The supervisor threw the oven a last glance. Still concerned about the noise it was making, he ordered the technicians to bank the fires.
“Take her down a few degrees,” he said.
10
Sighing with relief at the departure of the cafeteria’s last diners, we finished placing the chairs on the tables before mopping encrusted red mud from the floor which resembled that of a slaughterhouse after the day’s torrential rain, when the two of them entered out of the dark. Exhausted though we were by the customers who had flocked here all day to get out of the rain, how could we refuse them? One was the young personnel manager, whose secretary we knew, because it was she who arranged for us to cater the parties given for retiring staff. The other was a regular customer, the night shift supervisor. If our cafeteria was the only warm, quiet place two senior staff members could find in the entire bakery complex, far be it from us to disappoint them. We warned them, though, that the kitchen was closed and that a pot of tea was the most they could expect.
That was fine with the personnel manager. Without bothering to ask the supervisor, who looked preoccupied, he took a table by the window. We went on mopping and scrubbing while listening with one ear to their conversation in the hope of learning how long they would take.
At first the young personnel manager did the talking and the supervisor listened. Still in his overalls, covered by an old army jacket, he propped his chin on one hand. After a while the two fell silent, as if they had used up every last word. But then a response came, at first in a low, hesitant voice. And when the floor was spotless and dry and the chairs were lowered again from the tables, and the violet light of a clearing sky shone through the window, we were shocked to see the older man bury his face in his hands as if hiding something painful or shameful, as if he had finally understood why an empty cafeteria had been chosen for his confession.
Although the human resources manager began by apologizing for his secretary’s rudeness, which had been inexcusable if only because of the presence of other workers, the night shift supervisor did not appear to be concentrating. Far from owing him an apology, the secretary, he seemed to believe, had been within her rights. Only when the manager described the old owner’s agitation, which made it necessary to get at the truth, did the supervisor begin to focus, as if grasping at last that the problem wasn’t a clerical one.
The resource manager hastened to reassure him. As important as it was to ascertain the facts, he had been through the supervisor’s file and knew about his loyalty and devotion to the company. Whatever was said tonight would remain between them. He did not intend to file another reprimand, like the one the supervisor had received for the damaged oven.
The supervisor was taken aback to learn that the owner’s handwritten rebuke was still on his record.
“All such documents come in duplicate. Their natural and final resting place is the filing cabinet in my office.”
Gently, the resource manager explained his intentions. Having taken this unpleasant business on himself, he was determined to get to the bottom of it and report back to the owner after the concert.
“The concert?”
“Yes. Just imagine: he couldn’t miss his concert! While we’re running around in the wind and rain to save his reputation, he’s having a musical evening.
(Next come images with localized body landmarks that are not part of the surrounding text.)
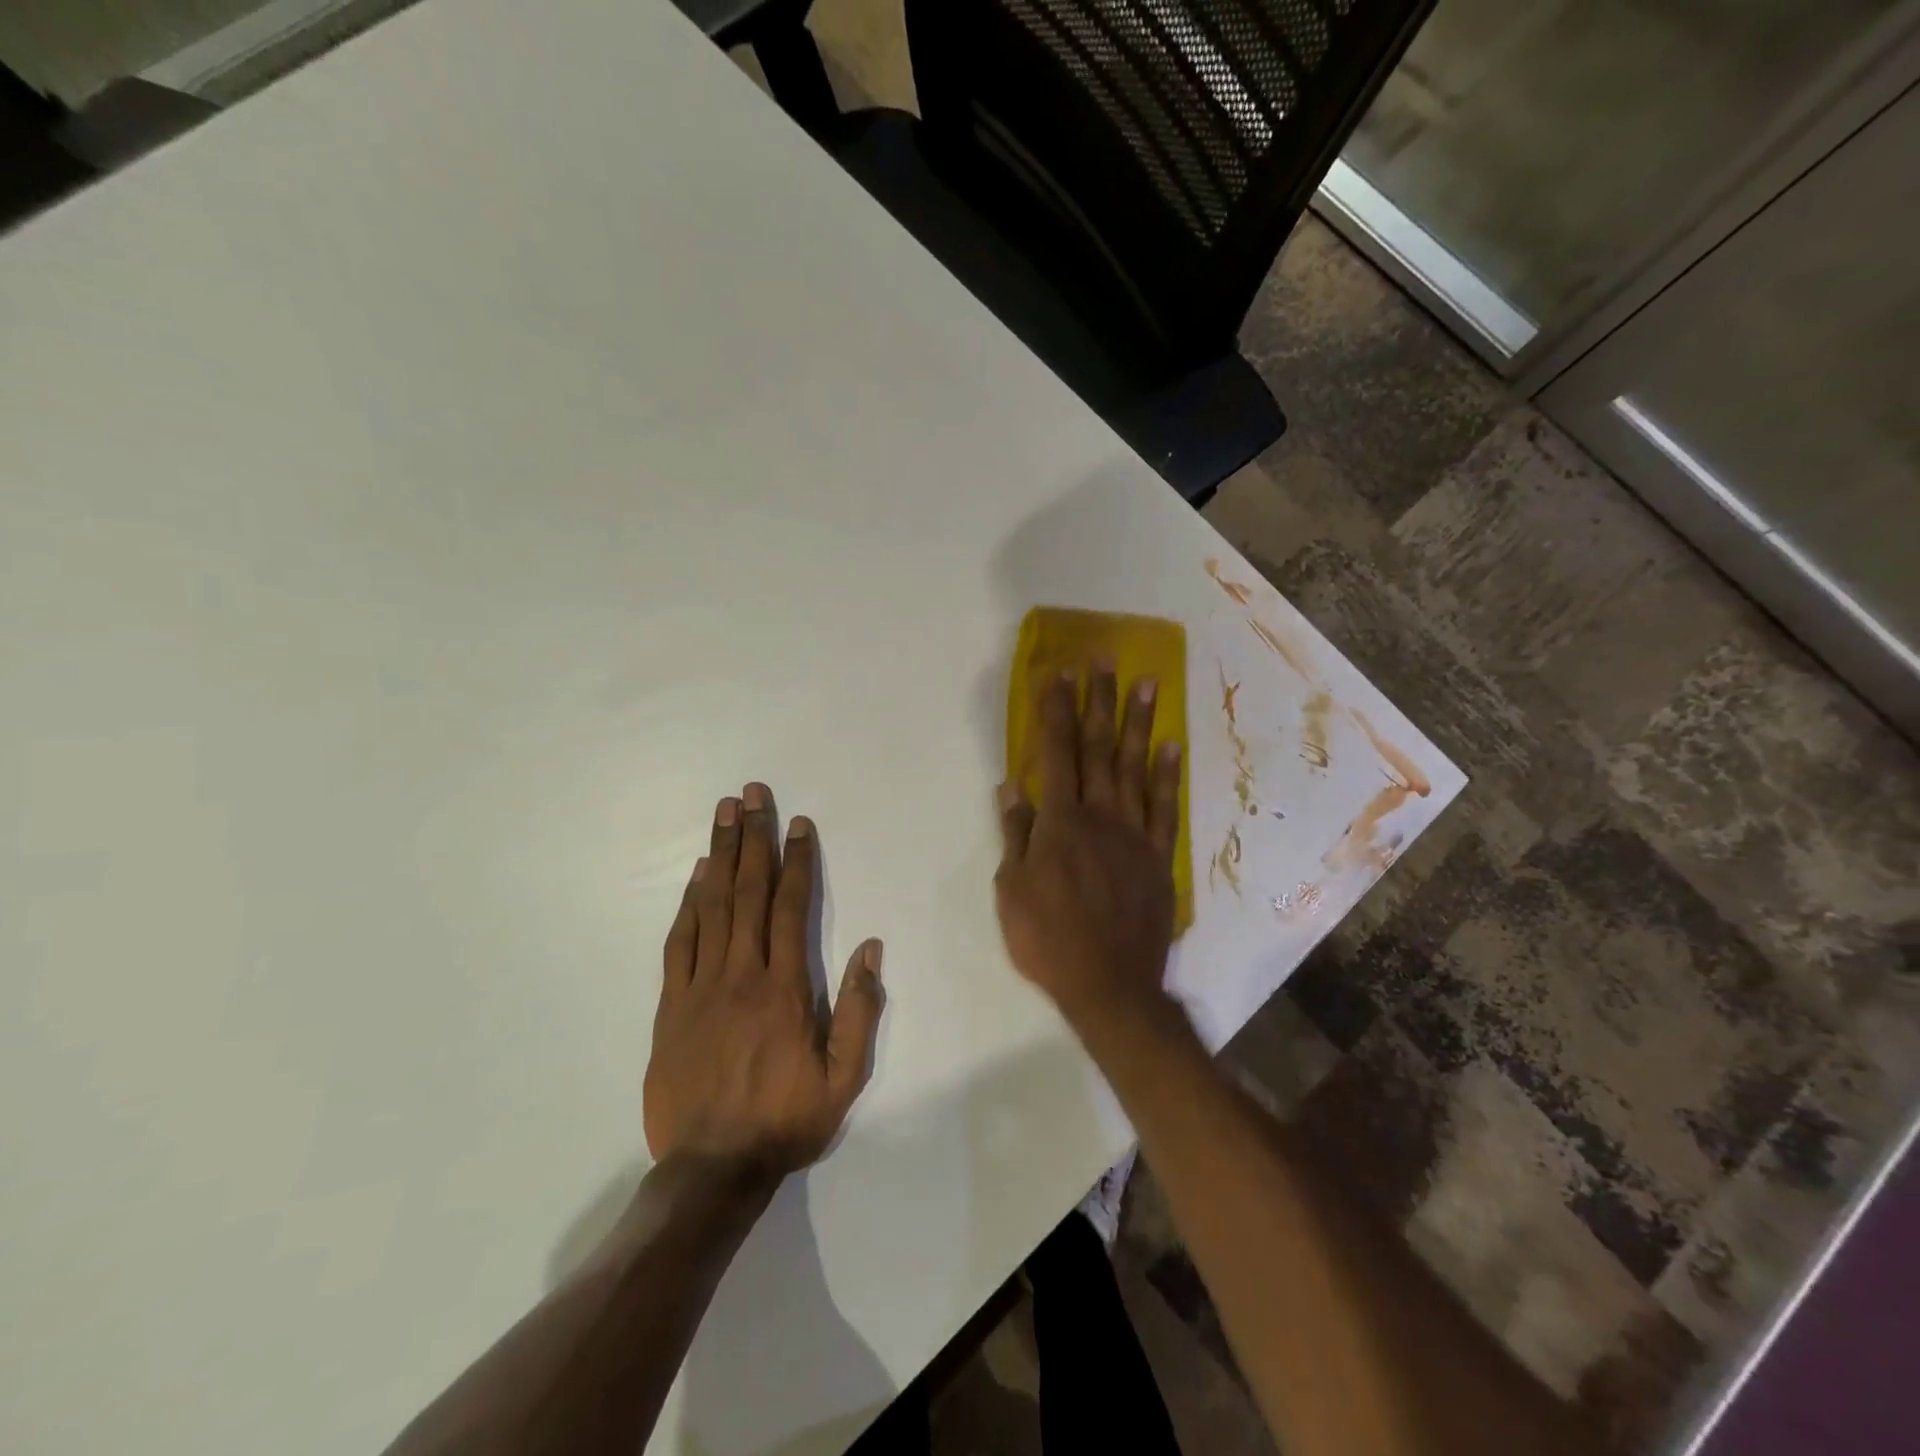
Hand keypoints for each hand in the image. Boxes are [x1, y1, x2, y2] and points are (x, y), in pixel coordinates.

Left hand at [644, 783, 884, 1181]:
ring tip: (724, 814)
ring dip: (720, 855)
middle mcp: (741, 974)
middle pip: (749, 892)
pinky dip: (688, 904)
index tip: (798, 823)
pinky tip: (697, 876)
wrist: (710, 1170)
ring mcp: (700, 987)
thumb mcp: (843, 1077)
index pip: (791, 908)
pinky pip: (679, 942)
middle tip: (751, 794)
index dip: (796, 860)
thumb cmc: (785, 1121)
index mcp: (784, 988)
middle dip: (753, 838)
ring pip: (712, 906)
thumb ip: (860, 1009)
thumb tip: (869, 947)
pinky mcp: (670, 1005)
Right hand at [994, 663, 1183, 1027]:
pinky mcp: (1159, 856)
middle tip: (1106, 659)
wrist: (1111, 985)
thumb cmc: (1049, 940)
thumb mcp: (1011, 890)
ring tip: (1148, 683)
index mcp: (1060, 823)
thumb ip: (1015, 835)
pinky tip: (1172, 745)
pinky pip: (1166, 807)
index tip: (1058, 675)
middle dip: (1100, 701)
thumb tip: (1012, 787)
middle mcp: (1100, 816)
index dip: (1055, 712)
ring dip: (1140, 724)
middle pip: (1099, 749)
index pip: (1056, 754)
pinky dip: (1169, 775)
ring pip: (1137, 768)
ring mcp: (1135, 834)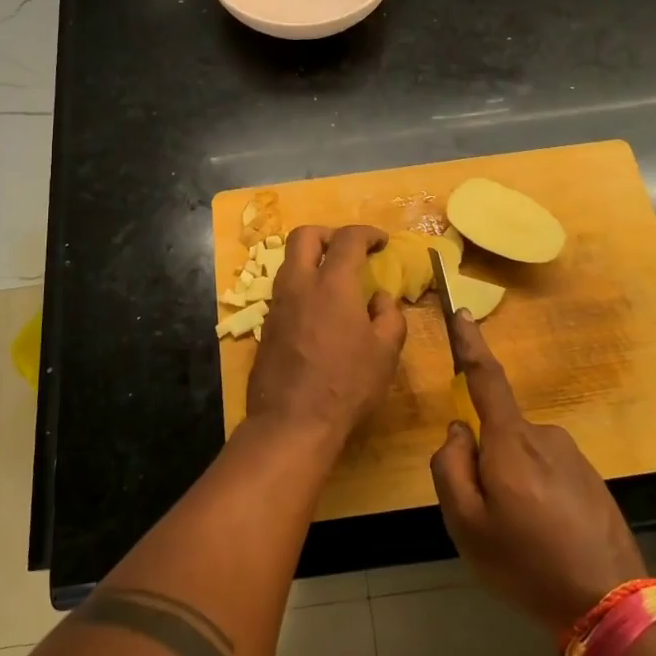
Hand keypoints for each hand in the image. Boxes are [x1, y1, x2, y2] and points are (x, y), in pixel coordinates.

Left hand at [245, 225, 405, 451]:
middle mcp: (299, 284)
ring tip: (335, 281)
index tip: (381, 242)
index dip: (368, 233)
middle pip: (304, 236)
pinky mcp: (266, 326)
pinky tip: (318, 312)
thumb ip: (389, 315)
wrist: (292, 422)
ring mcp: (277, 304)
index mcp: (332, 284)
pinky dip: (302, 287)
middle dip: (329, 234)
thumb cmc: (347, 385)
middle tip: (349, 250)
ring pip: (289, 263)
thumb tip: (379, 298)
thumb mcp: (386, 352)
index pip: (348, 239)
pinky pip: (284, 291)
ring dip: (312, 261)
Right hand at [429, 313, 644, 636]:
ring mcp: (573, 457)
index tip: (463, 313)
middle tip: (491, 520)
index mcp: (512, 441)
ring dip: (514, 484)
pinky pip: (548, 474)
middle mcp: (545, 436)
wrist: (611, 605)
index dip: (471, 345)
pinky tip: (548, 540)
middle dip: (487, 463)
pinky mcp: (592, 479)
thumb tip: (458, 431)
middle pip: (499, 433)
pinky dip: (538, 497)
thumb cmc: (527, 563)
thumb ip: (450, 468)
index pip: (486, 379)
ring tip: (523, 538)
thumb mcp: (467, 525)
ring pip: (523, 457)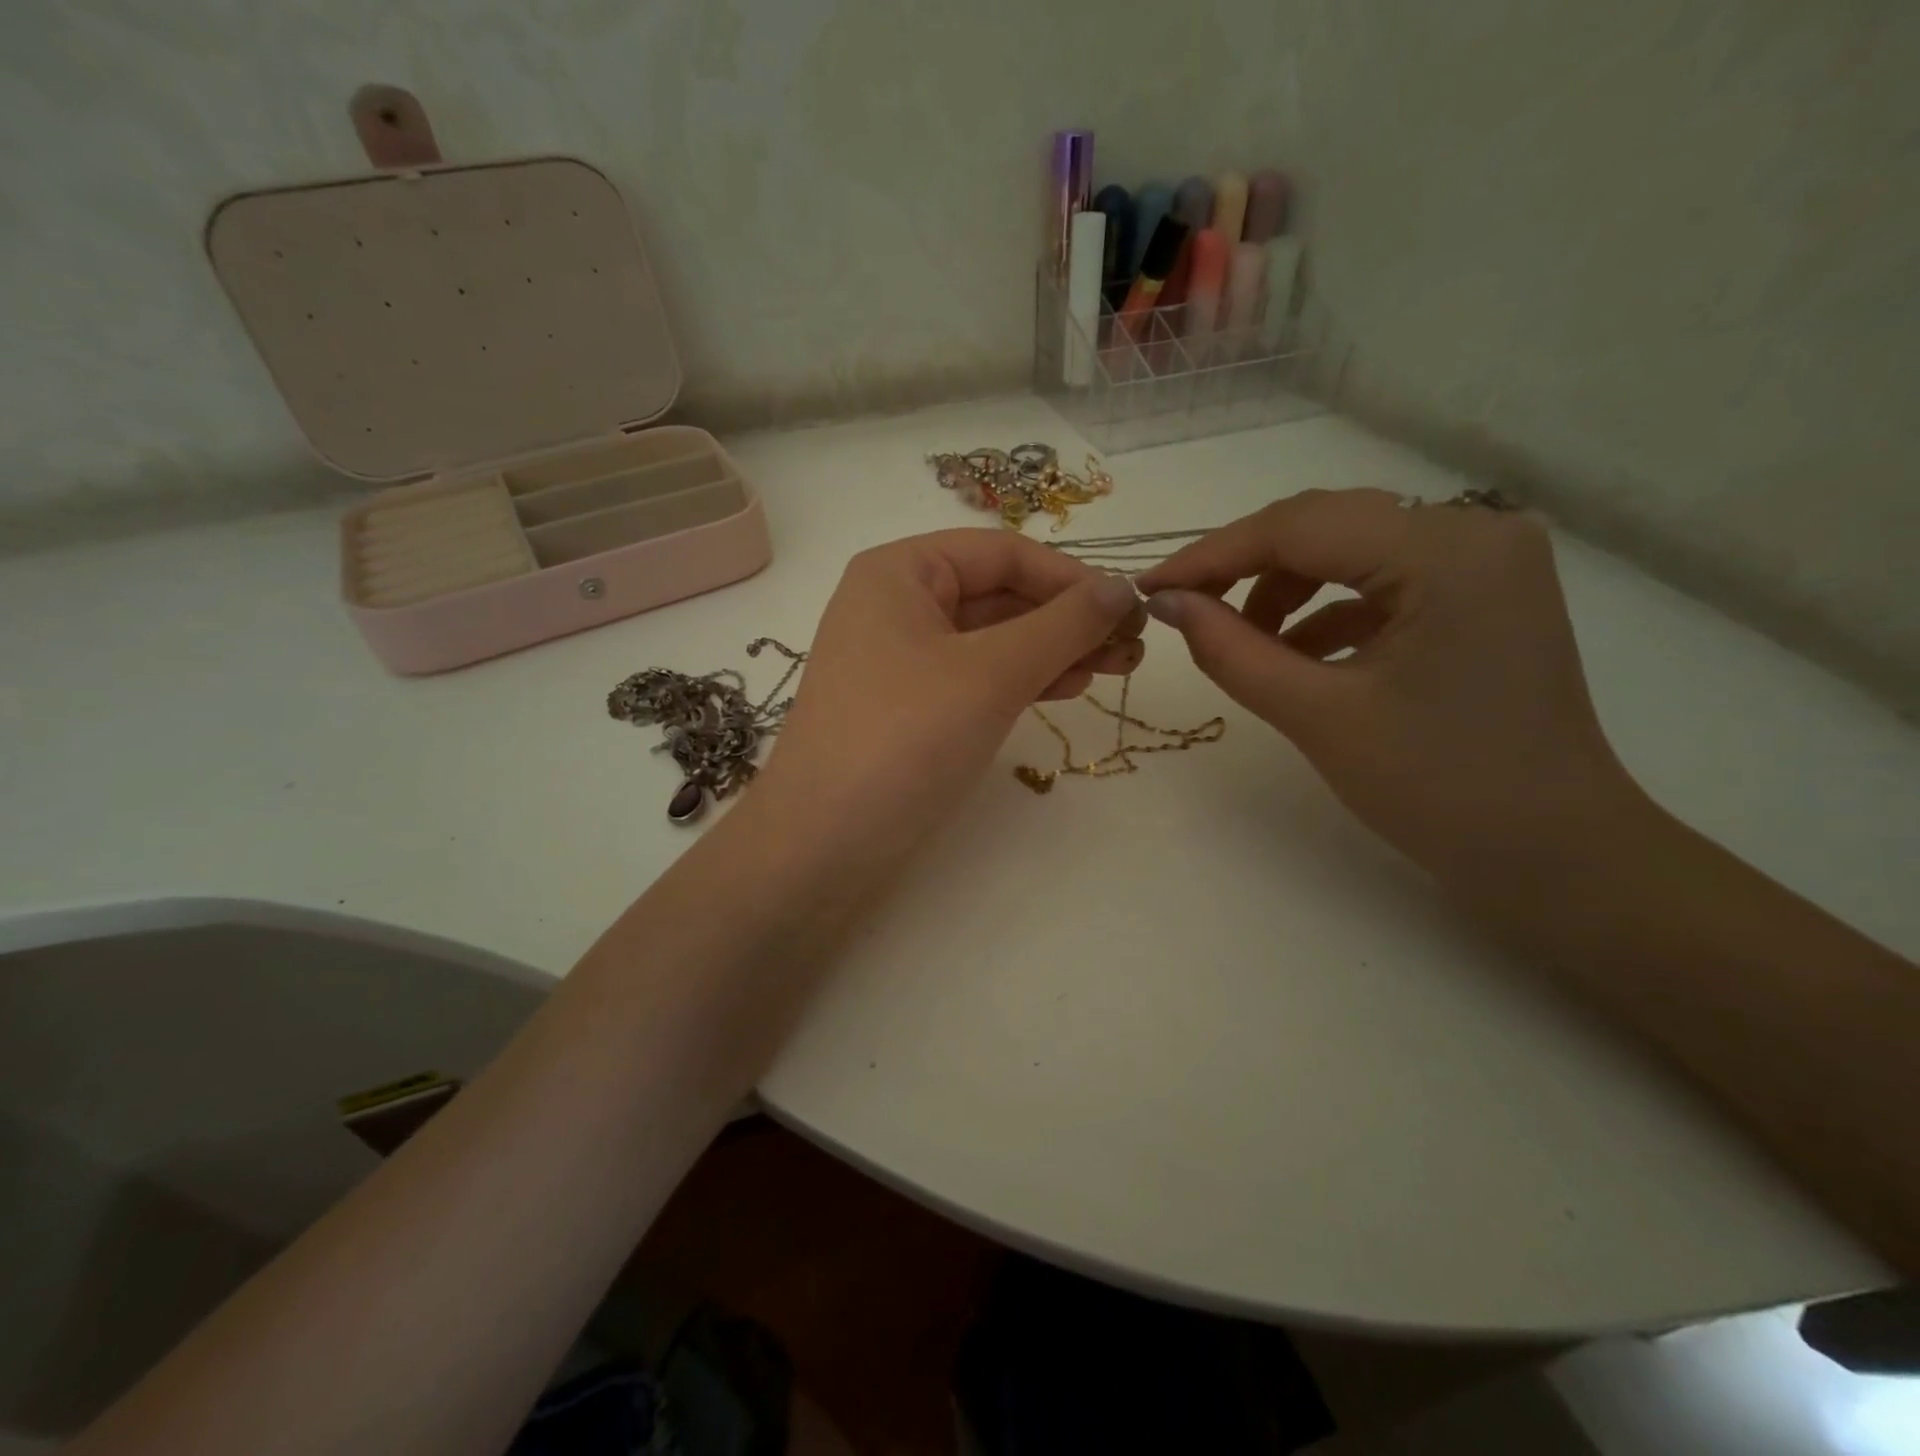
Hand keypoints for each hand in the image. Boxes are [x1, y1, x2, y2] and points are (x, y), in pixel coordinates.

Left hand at [756, 528, 1144, 860]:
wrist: (822, 845)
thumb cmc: (904, 740)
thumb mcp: (991, 674)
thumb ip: (1063, 625)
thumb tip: (1122, 587)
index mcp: (900, 572)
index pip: (1003, 554)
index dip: (1071, 578)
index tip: (1130, 611)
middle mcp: (895, 605)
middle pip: (999, 595)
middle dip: (1067, 619)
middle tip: (1131, 649)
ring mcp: (899, 660)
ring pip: (991, 640)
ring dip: (1053, 650)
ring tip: (1113, 670)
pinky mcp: (907, 708)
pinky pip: (975, 677)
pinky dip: (1022, 680)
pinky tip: (1065, 687)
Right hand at [1136, 489, 1642, 888]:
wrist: (1550, 853)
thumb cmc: (1437, 789)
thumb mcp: (1316, 715)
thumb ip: (1231, 650)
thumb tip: (1166, 602)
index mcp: (1446, 552)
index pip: (1299, 526)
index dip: (1211, 556)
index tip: (1149, 587)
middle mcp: (1475, 531)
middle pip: (1326, 525)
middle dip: (1245, 567)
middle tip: (1183, 608)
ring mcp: (1485, 558)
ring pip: (1349, 547)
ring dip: (1284, 587)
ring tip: (1243, 642)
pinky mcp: (1482, 590)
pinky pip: (1380, 578)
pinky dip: (1327, 608)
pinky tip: (1296, 653)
Well, why not? We all need inspiration. Who can object these days to some good music?”
In short, the younger man was proposing to cover for the older man, who outranked him by two levels and earned nearly twice as much. To do so efficiently, however, even in a trivial matter like this, he had to know the whole truth. The weasel meant to strike again. From his point of view, why shouldn’t he?
“The weasel?”
The human resources manager laughed. “That journalist. It’s my name for him.” They had just had a nasty phone conversation and exchanged insults; frankly, even “weasel” was too kind a description. “We have to be careful. I don’t want you talking to journalists, even if their questions seem perfectly innocent.”
“But what does he want?”
“A personal apology from the owner. A clear admission of guilt. No mere explanation can exonerate us of what he calls our callousness. He’ll keep trying to prove that that woman was still employed by us – not only at the time of her death, but afterwards too.”